EXERCISE PROMPT: Return every line of the material below word for word, leaving out the pictures.

Stored data:
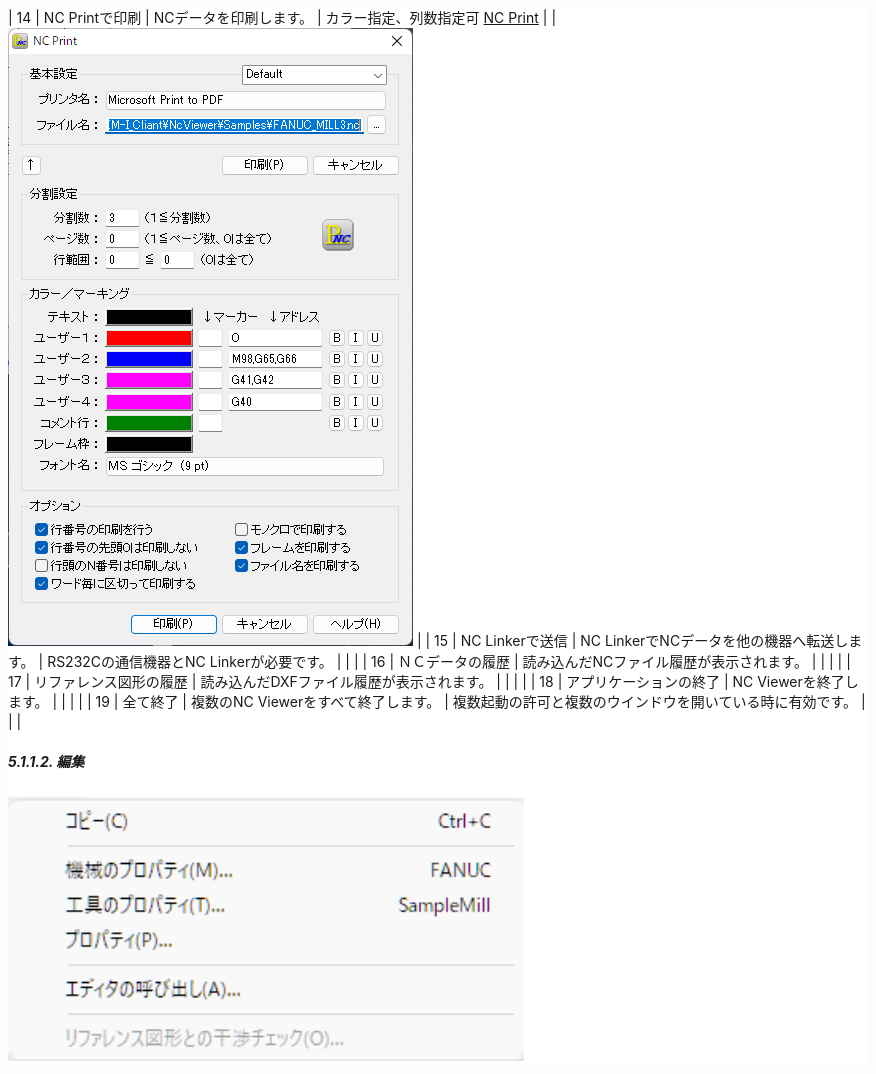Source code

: | 14  | NC Printで印刷               | NCデータを印刷します。                         | カラー指定、列数指定可 [NC Print](#__)                                                              |                | <img src='MD_Data/Image_NCV_Document/2022-06-24-18-24-40.png'/>                                                                    |
| 15  | NC Linkerで送信              | NC LinkerでNCデータを他の機器へ転送します。    | RS232Cの通信機器とNC Linkerが必要です。                                                             |                |                                                                                                                                    |
| 16  | ＮＣデータの履歴             | 読み込んだNCファイル履歴が表示されます。       |                                                                                                     |                |                                                                                                                                    |
| 17  | リファレンス図形の履歴       | 読み込んだDXFファイル履歴が表示されます。      |                                                                                                     |                |                                                                                                                                    |
| 18  | アプリケーションの終了       | NC Viewerを終了します。                        |                                                                                                     |                |                                                                                                                                    |
| 19  | 全て終了                     | 複数のNC Viewerをすべて終了します。            | 複数起動の許可と複数のウインドウを開いている時に有効です。                                          |                |                                                                                                                                    |

##### 5.1.1.2. 編集

<img src='MD_Data/Image_NCV_Document/2022-06-24-12-46-26.png' width='60%'/>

WRITTEN SOLUTION:
Source code

: | 14  | NC Printで印刷               | NCデータを印刷します。                         | カラー指定、列数指定可 [NC Print](#__)                                                              |                | <img src='MD_Data/Image_NCV_Document/2022-06-24-18-24-40.png'/>                                                                    |
| 15  | NC Linkerで送信              | NC LinkerでNCデータを他の機器へ転送します。    | RS232Cの通信機器とNC Linkerが必要です。                                                             |                |                                                                                                                                    |
| 16  | ＮＣデータの履歴             | 読み込んだNCファイル履歴が表示されます。       |                                                                                                     |                |                                                                                                                                    |
| 17  | リファレンス図形の履歴       | 読み込んだDXFファイル履歴が表示されます。      |                                                                                                     |                |                                                                                                                                    |
| 18  | アプリケーションの終了       | NC Viewerを終了します。                        |                                                                                                     |                |                                                                                                                                    |
| 19  | 全て終了                     | 複数のNC Viewerをすべて終了します。            | 複数起動の許可と複数のウインドウを開いている時に有効です。                                          |                |                                                                                                                                    |

##### 5.1.1.2. 編集

<img src='MD_Data/Image_NCV_Document/2022-06-24-12-46-26.png' width='60%'/>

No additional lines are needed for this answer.